Ulil juga menyebutkan, bahwa "Muktamar Pemikiran NU" ini baru 2 kali diadakan. Dan jarak dengan yang pertama cukup jauh. Karena Muktamar Pemikiran Pertama diadakan di Situbondo pada tahun 2001. Dalam era yang sudah sarat teknologi ini, tema yang diusung pun sesuai: "Imagining The Future Society".
"Muktamar ini insya Allah berlangsung damai. Karena tidak ada agenda pemilihan Ketum," begitu Ulil berseloroh disambut gelak tawa hadirin. Tentu hadirin mafhum, bahwa biasanya muktamar, kongres, rapat umum, atau nama lain yang sifatnya mengumpulkan anggota suatu organisasi lazimnya diadakan dalam rangka pergantian pengurus. Dan "hawa"-nya  pun "panas", karena adanya perebutan kekuasaan. Sementara, dalam muktamar versi pemikiran ini, para peserta "hanya" akan berdiskusi mengenai topik-topik yang telah ditentukan.
Pada hari Sabtu (2/12) ini, agenda muktamar akan dilanjutkan dengan "sidang komisi" untuk membahas sejumlah topik. Ada lima  sesi panel yang disediakan panitia: pendekatan agama, pendekatan SDM & pendidikan, pendekatan teknologi & media sosial, pendekatan ekonomi & politik, dan pendekatan budaya. Dan kemudian besok akan dilanjutkan dengan "Pleno". Acara yang dilangsungkan di Asrama Haji Pondok Gede ini menurut Ulil diikuti oleh sekitar 750 peserta.

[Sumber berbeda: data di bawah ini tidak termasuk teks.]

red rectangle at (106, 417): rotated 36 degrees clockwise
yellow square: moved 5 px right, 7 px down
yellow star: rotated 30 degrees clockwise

Saya sendiri beruntung bisa terdaftar sebagai peserta, karena bisa menyaksikan NU yang tak lagi sarungan. Dan ini berarti, sesuai tekad kepengurusan PB NU saat ini, NU siap menjemput masa depan. Tentu dengan tetap mengedepankan prinsip "Hubbul Wathon Minal Iman": mencintai bangsa merupakan tanda keimanan.